Task requirements:
Show every line in the records below that contains the word "status".

Information supplied:
════

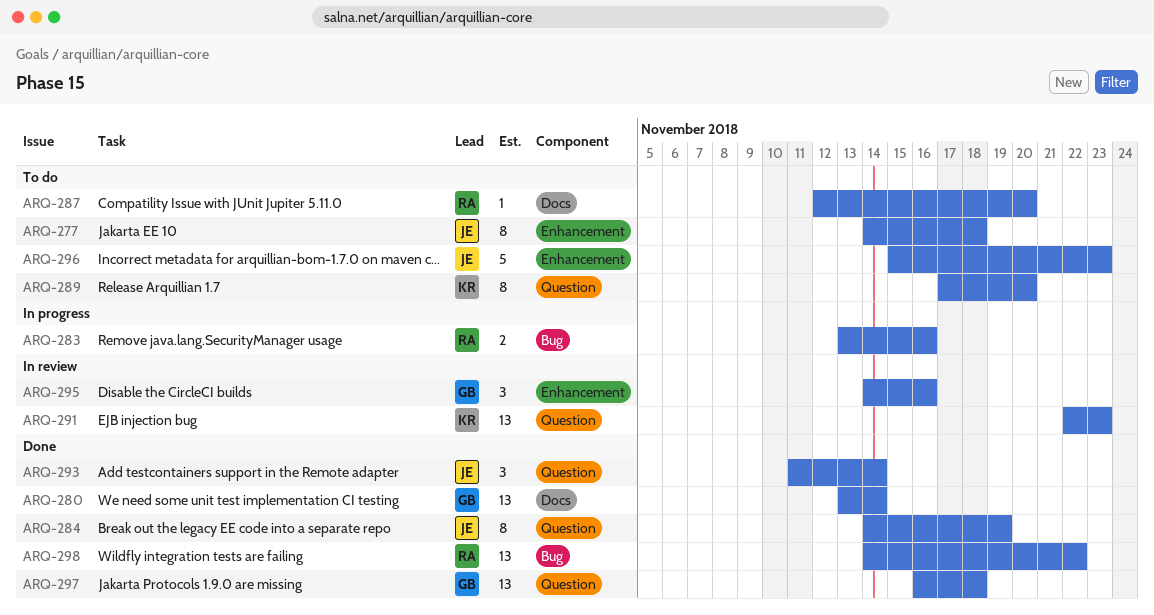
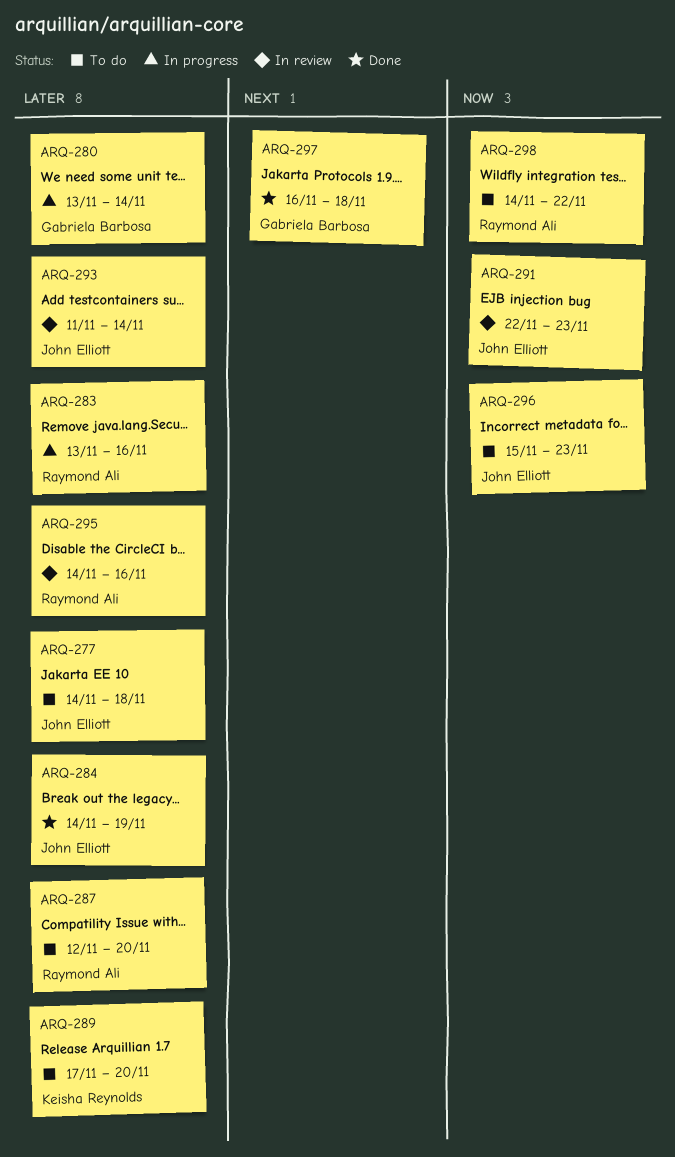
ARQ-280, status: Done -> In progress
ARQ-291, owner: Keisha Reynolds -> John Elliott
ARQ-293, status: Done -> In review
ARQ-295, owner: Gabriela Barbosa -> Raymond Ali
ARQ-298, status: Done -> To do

════

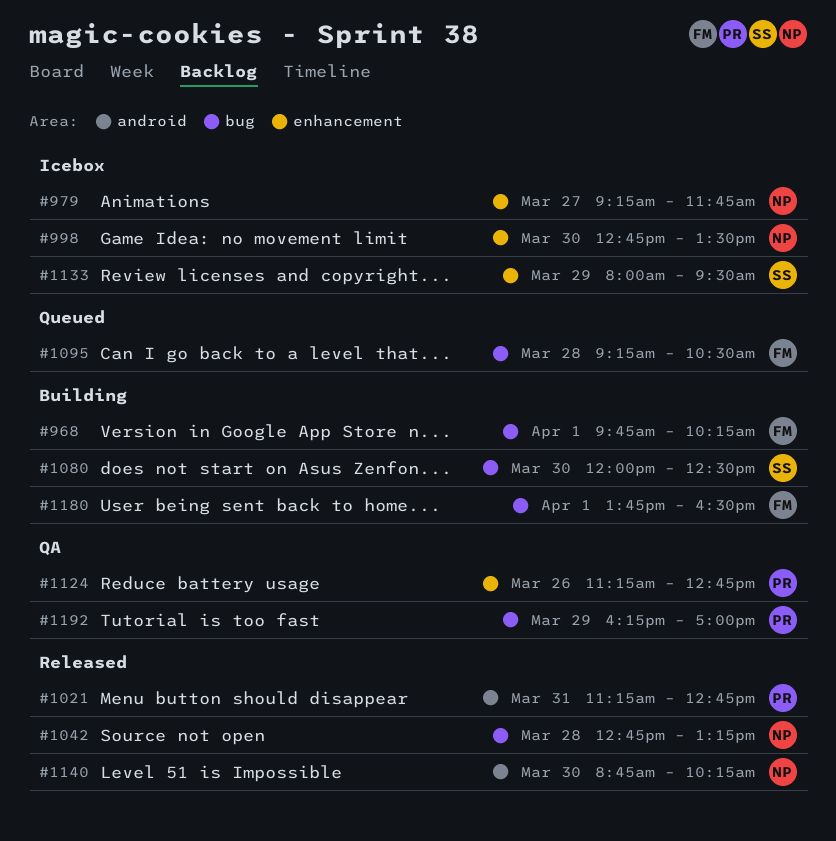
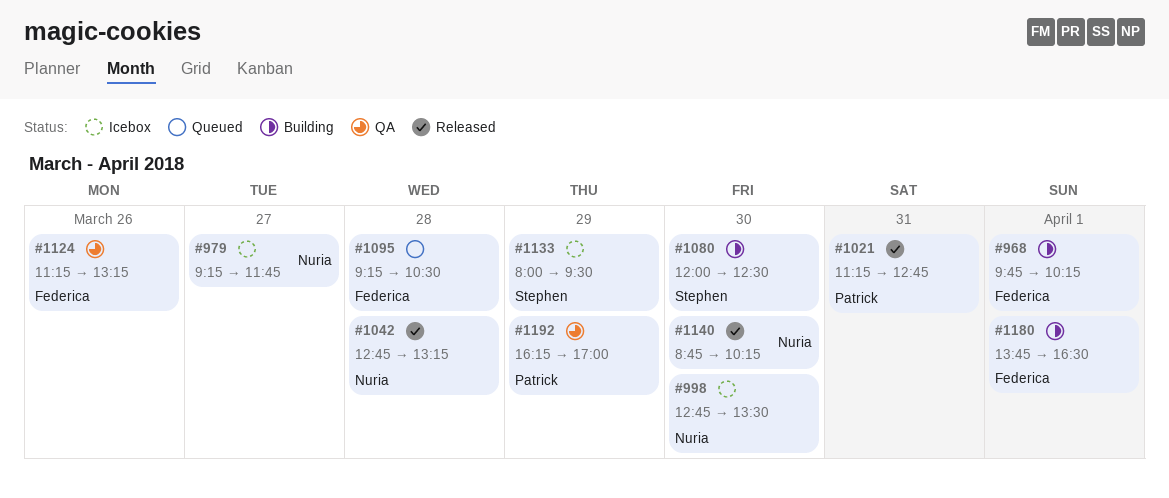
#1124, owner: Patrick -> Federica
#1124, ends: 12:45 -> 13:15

════

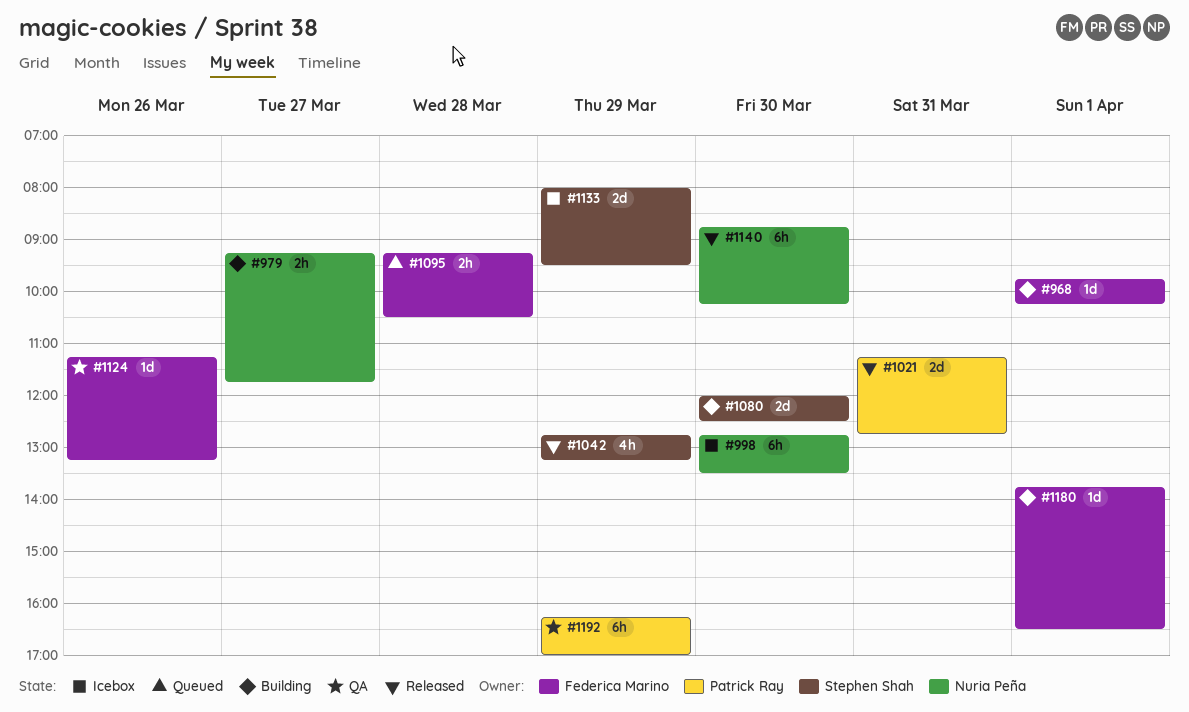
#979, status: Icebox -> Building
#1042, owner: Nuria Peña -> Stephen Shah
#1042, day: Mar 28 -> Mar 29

════

Final answer:
ARQ-280, status: Done -> In progress
ARQ-293, status: Done -> In review
ARQ-298, status: Done -> To do
#979, status: Icebox -> Building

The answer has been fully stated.